Más sobre mí
Perfeccionista innata y Doctora en Física de mente cuadriculada, siempre he sido una persona sensible e introvertida y he encontrado en el papel mi medio de expresión favorito. Movida por la necesidad imperiosa de tener constantemente algo entre manos, descubrí el apasionante mundo del origami casi por casualidad, durante unas vacaciones de verano demasiado largas, mientras buscaba por internet ideas de manualidades con las que entretenerme. Claro que, como todo el mundo, ya conocía los típicos aviones, barquitos y pajaritas, pero fue aquel año cuando verdaderamente empecé a descubrir la infinidad de posibilidades que puede ofrecer una simple hoja de papel.
Desde entonces, no he dejado de aprender a plegar nuevos modelos, desde simples figuras geométricas decorativas, flores y animales tradicionales, hasta corrugados y teselados con un gran trasfondo matemático, llegando a enfrentarme incluso (no siempre con éxito) a algunos diseños hiperrealistas considerados como súper-complejos. Con la práctica, he ido mejorando mi destreza manual y desarrollando una gran capacidad de visión espacial, he aprendido a pintar y fabricar mis propios papeles, y he empezado a indagar sobre técnicas de diseño en origami y sus aplicaciones en arte, ciencia y tecnología.

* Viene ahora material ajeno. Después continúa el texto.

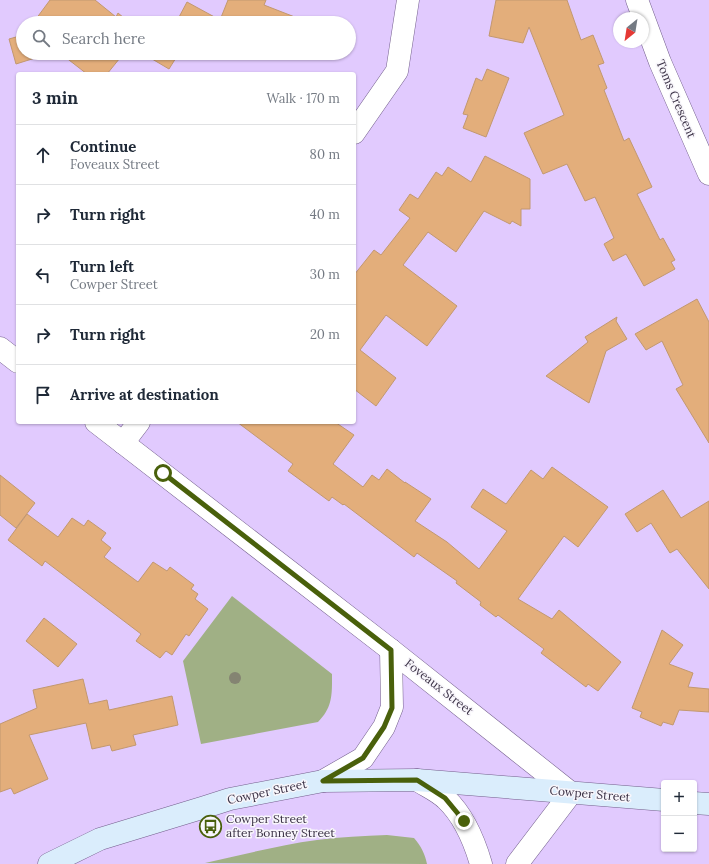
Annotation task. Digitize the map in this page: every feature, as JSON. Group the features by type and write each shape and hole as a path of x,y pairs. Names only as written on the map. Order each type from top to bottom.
{"street":[{"path":"356,130 397,71 408,0"},
{"name":"Toms Crescent","path":"637,0 660,62 709,174"},
{"path":"0,348 16,360"},
{"name":"Foveaux Street","path":"99,424 391,650 571,793"},
{"path":"123,443 137,424"},
{"path":"323,781 363,758 384,727 392,708 391,650"},
{"path":"417,780 445,798 464,821 481,864"},
{"name":"Cowper Street","path":"49,864 100,839 230,799 323,781 417,780 661,800"},
{"path":"517,864 571,793"},
{"path":"697,802 709,804"}],"green space":[{"path":"232,596 332,674 331,700 327,711 318,722 201,744 183,661"},
{"path":"387,835 414,838 422,850 427,864 205,863 303,842 334,838"}],"building":[{"path":"50,0 95,0 115,16 38,16"},
{"path":"228,0 266,0 264,5 292,16 222,16"},
{"path":"496,0 567,0 581,40 593,35 604,63 598,65 607,88 604,90 624,141 629,138 652,187 637,194 660,240 663,238 675,260 671,262 675,269 644,286 626,254 613,261 604,244 614,238 595,197 585,201 567,164 543,174 524,133 564,115 529,27 523,43 489,36"},
{"path":"187,2 213,16 180,16"},
{"path":"16,37 16,60 29,60 16,64 9,39"},
{"path":"69,60 118,60 109,72 84,72"},
{"path":"154,60 175,60 169,69"},
{"path":"487,69 509,78 486,137 463,128 468,115 463,114 476,78 482,81"},
{"path":"485,156 530,179 530,209 521,209 521,226 512,221 510,224 484,211 456,252 428,232 403,265 457,306 427,346 386,315 360,350 396,378 376,406 356,391 356,272 374,250 381,255 410,218 399,210 410,194 418,199 436,172 442,176 448,167 471,182"},
{"path":"697,299 709,322 709,443 676,389 683,385 662,341 646,350 635,334"},
{"path":"617,317 616,321 627,339 606,351 589,403 546,376 588,342 585,337"},
{"path":"240,424 338,424 354,435 333,464 363,487 372,475 379,480 387,469 405,483 431,499 415,521 447,542 479,569 507,531 471,507 483,489 506,504 531,470 543,479 552,467 608,507 578,547 564,536 518,599 552,619 559,610 621,662 598,691 588,684 586,687 541,653 544,649 498,615 496,617 480,605 481,602 456,583 457,581 417,553 414,557 344,504 343,505 332,497 329,501 288,471 293,464"},
{"path":"0,475 35,503 16,528 0,515"},
{"path":"663,490 681,518 709,501 709,589 677,549 670,553 651,523 637,532 625,514"},
{"path":"27,514 58,537 72,518 84,526 88,520 106,533 101,540 111,548 104,557 138,582 153,562 167,571 170,567 194,585 191,589 198,594 195,599 208,609 189,636 186,634 172,655 166,651 160,658 136,641 141,634 45,561 42,566 8,540"},
{"path":"44,618 77,644 58,667 26,641"},
{"path":"662,630 683,645 669,664 693,673 688,687 709,689 709,712 679,710 673,725 663,722 661,726 640,717 642,712 632,708"},
{"path":"83,679 89,704 107,700 109,710 172,696 178,725 133,735 136,745 112,751 110,745 92,749 86,723 29,735 48,779 14,794 11,788 0,792 0,724 37,708 33,690"}],"place":[{"name":"Cowper Street after Bonney Street","path":"210,826"}],"route":[{"path":"163,473 391,650 392,708 384,727 363,758 323,781 417,780 445,798 464,821"}]}
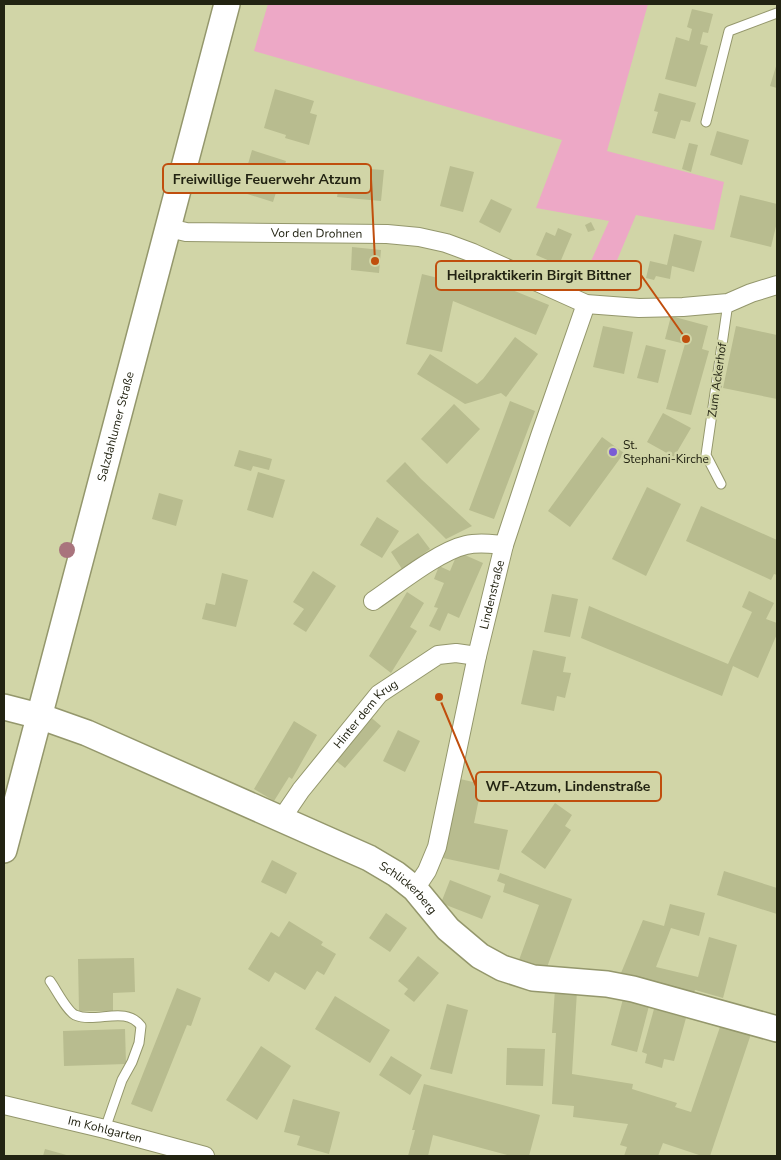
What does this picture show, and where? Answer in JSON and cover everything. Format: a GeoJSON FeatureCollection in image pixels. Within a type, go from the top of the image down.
{"type":"FeatureCollection","features":[{"type":"Feature","properties":{"kind":"street","name":"Salzdahlumer Straße"},"geometry":{"type":"LineString","coordinates":[[4,850],[227,4]]}},
{"type":"Feature","properties":{"kind":"street","name":"Vor den Drohnen"},"geometry":{"type":"LineString","coordinates":[[169,228],[186,232],[387,234],[419,237],[446,243],[474,253],[586,304],[639,308],[728,303],[751,293],[777,286]]}},
{"type":"Feature","properties":{"kind":"street","name":"Lindenstraße"},"geometry":{"type":"LineString","coordinates":[[415,889],[437,847],[477,656],[504,545],[586,304]]}},
{"type":"Feature","properties":{"kind":"street"},"geometry":{"type":"LineString","coordinates":[[374,601],[448,551],[466,545],[485,543],[504,545]]}},
{"type":"Feature","properties":{"kind":"street","name":"Hinter dem Krug"},"geometry":{"type":"LineString","coordinates":[[282,818],[301,790],[379,694],[438,656],[456,653],[477,656]]}},
{"type":"Feature","properties":{"kind":"street","name":"Schlickerberg"},"geometry":{"type":"LineString","coordinates":[[4,707],[39,716],[87,733],[369,858],[396,874],[415,889],[448,929],[480,956],[502,968],[533,978],[607,984],[633,989],[777,1029]]}},
{"type":"Feature","properties":{"kind":"street","name":"Im Kohlgarten"},"geometry":{"type":"LineString","coordinates":[[4,1105],[205,1156]]}},
{"type":"Feature","properties":{"kind":"lane"},"geometry":{"type":"LineString","coordinates":[[706,122],[729,31],[777,13]]}},
{"type":"Feature","properties":{"kind":"lane","name":"Zum Ackerhof"},"geometry":{"type":"LineString","coordinates":[[721,484],[706,456],[728,303]]}},
{"type":"Feature","properties":{"kind":"lane"},"geometry":{"type":"LineString","coordinates":[[50,980],[67,1008],[74,1014],[85,1017],[125,1016],[136,1018],[141,1026],[139,1043],[132,1062],[122,1080],[105,1130]]}},
{"type":"Feature","properties":{"kind":"shaded area"},"geometry":{"type":"Polygon","coordinates":[[[268,4],[648,4],[607,151],[724,182],[714,230],[636,215],[605,289],[583,279],[609,221],[536,208],[562,140],[254,51],[268,4]]]}},
{"type":"Feature","properties":{"kind":"building"},"geometry":{"type":"Polygon","coordinates":[[[692,9],[713,14],[708,33],[703,32],[700,44],[708,46],[696,87],[665,79],[676,37],[689,41],[692,29],[687,27],[692,9]]]}},
{"type":"Feature","properties":{"kind":"building"},"geometry":{"type":"Polygon","coordinates":[[[777,63],[777,88],[770,86],[777,63]]]}},
{"type":"Feature","properties":{"kind":"building"},"geometry":{"type":"Polygon","coordinates":[[[275,89],[314,101],[310,113],[317,115],[309,145],[285,138],[286,135],[264,128],[275,89]]]}},
{"type":"Feature","properties":{"kind":"building"},"geometry":{"type":"Polygon","coordinates":[[[659,93],[696,103],[690,122],[681,120],[675,139],[652,133],[658,112],[654,111],[659,93]]]}},
{"type":"Feature","properties":{"kind":"building"},"geometry":{"type":"Polygon","coordinates":[[[717,131],[749,140],[742,165],[710,155],[717,131]]]}},
{"type":"Feature","properties":{"kind":"building"},"geometry":{"type":"Polygon","coordinates":[[[689,143],[698,145],[691,172],[682,169],[689,143]]]}},
{"type":"Feature","properties":{"kind":"building"},"geometry":{"type":"Polygon","coordinates":[[[252,150],[286,161],[273,202],[244,193],[251,172],[246,171],[252,150]]]}},
{"type":"Feature","properties":{"kind":"building"},"geometry":{"type":"Polygon","coordinates":[[[450,166],[474,172],[463,212],[440,206],[450,166]]]}},
{"type":"Feature","properties":{"kind":"building"},"geometry":{"type":"Polygon","coordinates":[[[340,167],[384,170],[381,201],[337,197],[338,191],[320,190],[321,178],[339,179],[340,167]]]}},
{"type":"Feature","properties":{"kind":"building"},"geometry":{"type":"Polygon","coordinates":[[[740,195],[777,204],[777,222],[771,247],[730,237],[740,195]]]}},
{"type":"Feature","properties":{"kind":"building"},"geometry":{"type":"Polygon","coordinates":[[[491,199],[512,209],[500,233],[479,222],[491,199]]]}},
{"type":"Feature","properties":{"kind":"building"},"geometry":{"type":"Polygon","coordinates":[[[591,222],[595,230],[588,232],[585,225],[591,222]]]}},
{"type":"Feature","properties":{"kind":"building"},"geometry":{"type":"Polygon","coordinates":[[[558,228],[572,234],[559,265],[536,255],[546,232],[555,236],[558,228]]]}},
{"type":"Feature","properties":{"kind":"building"},"geometry":{"type":"Polygon","coordinates":[[[674,234],[702,241],[694,272],[672,266],[670,279],[656,276],[654,280],[646,278],[650,261],[667,265],[674,234]]]}},
{"type":"Feature","properties":{"kind":"building"},"geometry":{"type":"Polygon","coordinates":[[[352,247],[381,250],[379,273],[351,270],[352,247]]]}},
{"type":"Feature","properties":{"kind":"building"},"geometry":{"type":"Polygon","coordinates":[[[456,267],[549,305],[536,335],[453,301],[442,352],[406,344],[422,274],[458,283],[456,267]]]}},
{"type":"Feature","properties":{"kind":"building"},"geometry":{"type":"Polygon","coordinates":[[[671,316],[708,326],[702,349],[709,351],[691,415],[666,409],[685,344],[665,339],[671,316]]]}},
{"type":"Feature","properties":{"kind":"building"},"geometry":{"type":"Polygon","coordinates":[[[603,326],[633,332],[624,374],[593,367],[603,326]]]}},
{"type":"Feature","properties":{"kind":"building"},"geometry":{"type":"Polygon","coordinates":[[[736,326],[777,335],[777,399],[723,388],[736,326]]]}},
{"type":"Feature","properties":{"kind":"building"},"geometry":{"type":"Polygon","coordinates":[[[515,337],[538,354],[506,397],[501,393],[465,404],[417,374],[430,354],[477,384],[483,379],[515,337]]]}},
{"type":"Feature","properties":{"kind":"building"},"geometry":{"type":"Polygon","coordinates":[[[646,345],[666,350],[658,383],[637,378],[646,345]]]}},
{"type":"Feature","properties":{"kind":"building"},"geometry":{"type":"Polygon","coordinates":[[[510,401],[535,411],[494,519],[469,510],[510,401]]]}},
{"type":"Feature","properties":{"kind":"building"},"geometry":{"type":"Polygon","coordinates":[[[454,404],[480,429],[447,464],[421,439],[454,404]]]}},
{"type":"Feature","properties":{"kind":"building"},"geometry":{"type":"Polygon","coordinates":[[[663,413],[691,428],[674,457],[647,442],[663,413]]]}},
{"type":"Feature","properties":{"kind":"building"},"geometry":{"type":"Polygon","coordinates":[[[602,437],[624,453],[570,527],[548,511],[602,437]]]}},
{"type":"Feature","properties":{"kind":"building"},"geometry":{"type":"Polygon","coordinates":[[[239,450],[272,459],[269,470],[253,466],[251,471],[234,466],[239,450]]]}},
{"type":"Feature","properties":{"kind":"building"},"geometry":{"type":"Polygon","coordinates":[[[405,462],[472,526],[446,539],[386,481],[405,462]]]}},
{"type":"Feature","properties":{"kind":"building"},"geometry":{"type":"Polygon","coordinates":[[[258,472],[285,480],[273,518],[247,510],[258,472]]]}},
{"type":"Feature","properties":{"kind":"building"},"geometry":{"type":"Polygon","coordinates":[[[647,487],[681,504],[646,576],[612,559],[647,487]]]}},
{"type":"Feature","properties":{"kind":"building"},"geometry":{"type":"Polygon","coordinates":[[[159,493],[183,500],[176,526],[152,519],[159,493]]]}},
{"type":"Feature","properties":{"kind":"building"},"geometry":{"type":"Polygon","coordinates":[[[701,506],[777,540],[777,575],[774,574],[771,580],[686,541],[701,506]]]}},
{"type":"Feature","properties":{"kind":"building"},"geometry":{"type":"Polygon","coordinates":[[[377,517],[399,531],[382,558],[360,545],[377,517]]]}},
{"type":"Feature","properties":{"kind":"building"},"geometry":{"type":"Polygon","coordinates":[[[418,533],[430,549],[402,569],[391,552],[418,533]]]}},
{"type":"Feature","properties":{"kind":"building"},"geometry":{"type":"Polygon","coordinates":[[[458,552],[483,563],[459,618],[448,613],[440,631],[429,626],[438,608],[434,607],[444,583],[434,579],[439,566],[450,571],[458,552]]]}},
{"type":"Feature","properties":{"kind":"building"},"geometry":{"type":"Polygon","coordinates":[[[313,571],[336,586],[306,632],[293,624],[304,609],[293,602],[313,571]]]}},
{"type":"Feature","properties":{"kind":"building"},"geometry":{"type":"Polygon","coordinates":[[[222,573],[248,580],[236,627],[202,619],[206,603],[215,605],[222,573]]]}},
{"type":"Feature","properties":{"kind":"building"},"geometry":{"type":"Polygon","coordinates":[[[749,591],[774,603],[766,619],[777,623],[777,634],[758,678],[733,666],[722,696],[581,638],[589,606],[728,664],[752,612],[742,607],[749,591]]]}},
{"type":"Feature","properties":{"kind":"building"},"geometry":{"type":"Polygon","coordinates":[[[407,592],[424,603],[410,627],[417,631],[391,673],[369,656],[407,592]]]}},
{"type":"Feature","properties":{"kind":"building"},"geometry":{"type":"Polygon","coordinates":[[[552,594],[578,599],[570,637],[544,632],[552,594]]]}},
{"type":"Feature","properties":{"kind":"building"},"geometry":{"type":"Polygon","coordinates":[[[533,650],[566,657],[563,672],[571,673],[565,698],[557,696],[554,711],[521,704],[533,650]]]}},
{"type":"Feature","properties":{"kind":"building"},"geometry":{"type":"Polygon","coordinates":[[[367,714],[381,726],[345,768],[331,757],[367,714]]]}},
{"type":"Feature","properties":{"kind":"building"},"geometry":{"type":"Polygon","coordinates":[[[294,721],[317,735],[292,779],[289,777],[274,801],[254,789],[294,721]]]}},
{"type":"Feature","properties":{"kind":"building"},"geometry":{"type":"Polygon","coordinates":[[[398,730],[420,741],[405,772],[383,761],[398,730]]]}},
{"type":"Feature","properties":{"kind":"building"},"geometry":{"type":"Polygon","coordinates":[[[460,779],[482,784],[474,823],[508,830],[499,870],[443,858],[460,779]]]}},
{"type":"Feature","properties":{"kind":"building"},"geometry":{"type":"Polygon","coordinates":[[[555,803],[572,815],[565,826],[571,830],[545,869],[521,852],[555,803]]]}},
{"type":"Feature","properties":{"kind":"building"},"geometry":{"type":"Polygon","coordinates":[[[272,860],[297,873],[286,894],[261,882],[272,860]]]}},
{"type":"Feature","properties":{"kind":"building"},"geometry":{"type":"Polygon","coordinates":[[[724,871],[777,888],[777,914],[717,895],[724,871]]]}},
{"type":"Feature","properties":{"kind":"building"},"geometry":{"type":"Polygon","coordinates":[[[500,873],[572,899],[546,970],[519,960],[539,905],[503,892],[505,884],[497,881],[500,873]]]}},
{"type":"Feature","properties":{"kind":"building"},"geometry":{"type":"Polygon","coordinates":[[[450,880],[491,896],[482,919],[441,903],[450,880]]]}},
{"type":"Feature","properties":{"kind":"building"},"geometry":{"type":"Polygon","coordinates":[[[670,904],[705,913],[699,936],[671,928],[656,967],[698,977],[709,937],[737,945],[723,998],[695,990],[693,995],[649,985],[621,973],[643,920],[664,926],[670,904]]]}},
{"type":"Feature","properties":{"kind":"building"},"geometry":{"type":"Polygon","coordinates":[[[386,913],[407,928],[390,952],[369,938],[386,913]]]}},
{"type":"Feature","properties":{"kind":"building"},"geometry":{"type":"Polygon","coordinates":[[[289,921],[323,942],[321,945],[336,954],[324,975],[317,971],[305,990],[275,972],[269,982],[248,969],[271,932],[279,937],[289,921]]]}},
{"type":"Feature","properties":{"kind":"building"},"geometry":{"type":"Polygon","coordinates":[[[418,956],[439,973],[414,1002],[404,994],[408,989],[398,981],[418,956]]]}},
{"type":"Feature","properties":{"kind":"building"},"geometry":{"type":"Polygon","coordinates":[[[134,958],[135,992],[113,993],[113,1011],[79,1011],[78,959],[134,958]]]}},
{"type":"Feature","properties":{"kind":"building"},"geometry":{"type":"Polygon","coordinates":[[[177,988],[201,998],[191,1026],[187,1025],[152,1112],[131,1104],[177,988]]]}},
{"type":"Feature","properties":{"kind":"building"},"geometry":{"type":"Polygon","coordinates":[[[555,989],[577,991],[572,1074],[633,1084],[632,1089],[677,1103],[675,1107],[691,1112],[721,1024],[751,1034],[710,1156],[702,1156],[663,1143],[658,1156],[624,1156],[627,1147],[620,1145],[628,1124],[573,1117],[574,1106],[552,1104],[556,1033],[552,1033],[555,989]]]}},
{"type":"Feature","properties":{"kind":"building"},"geometry":{"type":"Polygon","coordinates":[[[335,996],[390,1030],[370,1063],[315,1029],[335,996]]]}},
{"type":"Feature","properties":{"kind":"building"},"geometry":{"type":"Polygon","coordinates":[[[623,999],[649,1006],[637,1052],[611,1045],[623,999]]]}},
{"type":"Feature","properties":{"kind":"building"},"geometry":{"type":"Polygon","coordinates":[[[447,1004],[468,1010],[452,1074],[430,1069],[447,1004]]]}},
{"type":"Feature","properties":{"kind":"building"},"geometry":{"type":"Polygon","coordinates":[[[654,1009],[686,1018],[674,1061],[664,1059],[662,1068],[645,1063],[647,1054],[642,1052],[654,1009]]]}},
{"type":"Feature","properties":{"kind":"building"},"geometry":{"type":"Polygon","coordinates":[[[125,1029],[126,1064],[64,1066],[63,1031],[125,1029]]]}},
{"type":"Feature","properties":{"kind":"building"},"geometry":{"type":"Polygon","coordinates":[[[261,1046],[291,1066],[257,1120],[226,1100],[261,1046]]]}},
{"type":"Feature","properties":{"kind":"building"},"geometry":{"type":"Polygon","coordinates":[[[507,1048],[545,1049],[543,1086],[506,1085],[507,1048]]]}},
{"type":"Feature","properties":{"kind":"building"},"geometry":{"type":"Polygon","coordinates":[[[391,1056],[422,1075],[410,1095],[379,1075],[391,1056]]]}},
{"type":"Feature","properties":{"kind":"building"},"geometry":{"type":"Polygon","coordinates":[[[424,1084],[540,1115],[529,1156],[511,1156],[433,1135],[428,1156],[408,1156],[415,1130],[412,1130],[424,1084]]]}},
{"type":"Feature","properties":{"kind":"building"},"geometry":{"type":"Polygon","coordinates":[[[293,1099],[340,1112],[329,1154],[297,1145],[300,1136],[284,1132],[293,1099]]]}},
{"type":"Feature","properties":{"kind":"building"},"geometry":{"type":"Polygon","coordinates":[[[45,1149],[70,1156],[43,1156],[45,1149]]]}},
{"type":"Feature","properties":{"kind":"place","name":"Freiwillige Feuerwehr Atzum"},"geometry":{"type":"Point","coordinates":[375,261]}},
{"type":"Feature","properties":{"kind":"place","name":"Heilpraktikerin Birgit Bittner"},"geometry":{"type":"Point","coordinates":[686,339]}},
{"type":"Feature","properties":{"kind":"place","name":"St. Stephani-Kirche"},"geometry":{"type":"Point","coordinates":[613,452]}},
{"type":"Feature","properties":{"kind":"place","name":"WF-Atzum, Lindenstraße"},"geometry":{"type":"Point","coordinates":[439,697]}}]}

Durante los últimos diez años, he seguido aprendiendo y perfeccionando esta y otras técnicas para trabajar el papel, y las he aplicado a la confección de joyas auténticas y perdurables, como una alternativa original y sostenible a la joyería tradicional. Cada joya es una obra de arte en miniatura con la que pretendo transmitir y compartir con el mundo mi entusiasmo por el arte en papel, un material simple y cotidiano del que pocos conocen su enorme versatilidad.